The bad news for those employers was that the increase was still 5.5 percent, and the worse news for their employees was that the key to battling costs was “sharply raising deductibles for in-network PPO (preferred provider organizations) services,” according to Mercer LLC.
Mercer, a New York City-based business consulting firm with an office in Urbandale, surveyed public and private organizations with 10 or more employees and received 2,914 responses.
The results provide a snapshot of American business as it scrambles to deal with health care, with congressional debate as a backdrop.
Small companies are moving toward high-deductible, account-based consumer-directed health plans (CDHPs). “In 2009, CDHP offerings among employers with 10-499 employees jumped from 9 percent to 15 percent,” the survey found.
Among companies surveyed in Iowa, “26 percent of respondents will shift cost to their employees in 2010 by raising deductibles, copays/coinsurance or out-of-pocket maximums,” the survey reports. “In addition, 35 percent will increase employees’ share of the premium contribution, and 8 percent will increase employee cost-sharing some other way.”

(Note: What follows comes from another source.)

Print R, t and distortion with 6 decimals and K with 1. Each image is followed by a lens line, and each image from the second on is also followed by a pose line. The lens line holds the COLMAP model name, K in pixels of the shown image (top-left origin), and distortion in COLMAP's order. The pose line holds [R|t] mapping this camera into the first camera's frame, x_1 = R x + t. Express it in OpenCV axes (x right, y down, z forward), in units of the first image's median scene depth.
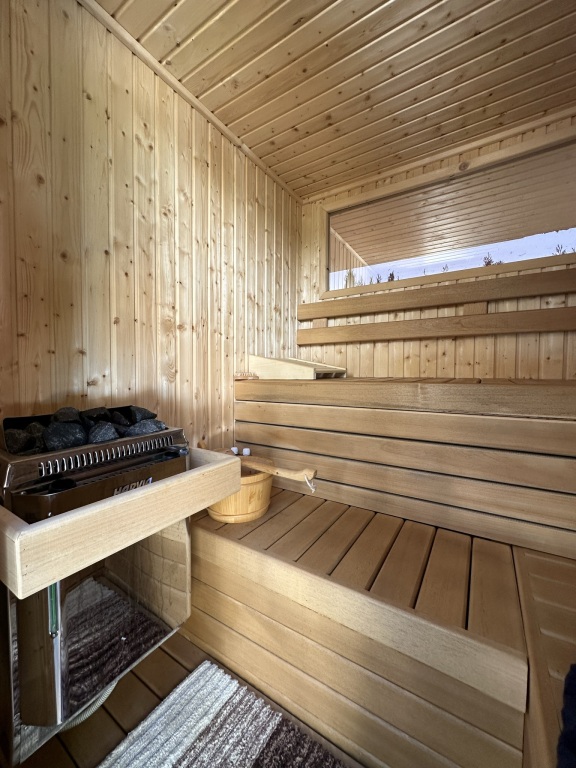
lens RADIAL K [[307.1, 0, 289.1], [0, 307.1, 382.4], [0, 0, 1]] dist [0.000036, 0.000104]
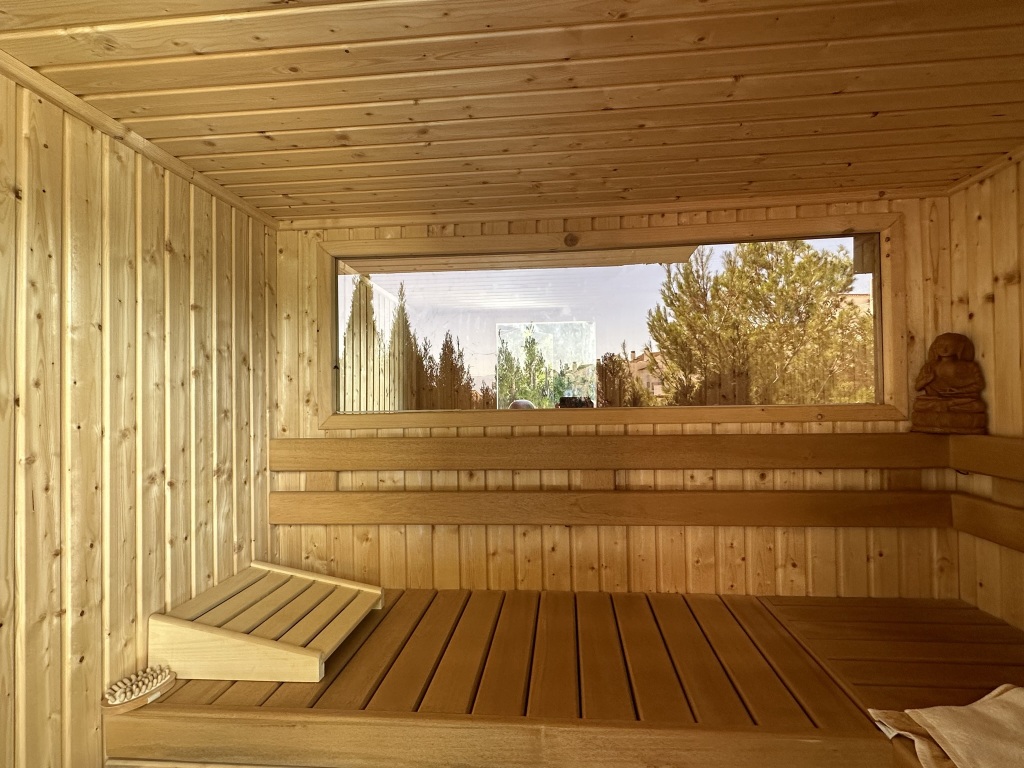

No matter where you stand on health-care reform, these details illustrate that the current system is a headache-maker. The business community may be ready for change.
Asked about the idea of requiring health insurance for every American, 44 percent of companies that don’t offer coverage for employees said they would be likely to offer a plan if the proposal becomes law; 57 percent would make the move if they received a tax credit reducing the net cost to about $2,000 per employee.
If Congress is patient, there’s a solution out there somewhere.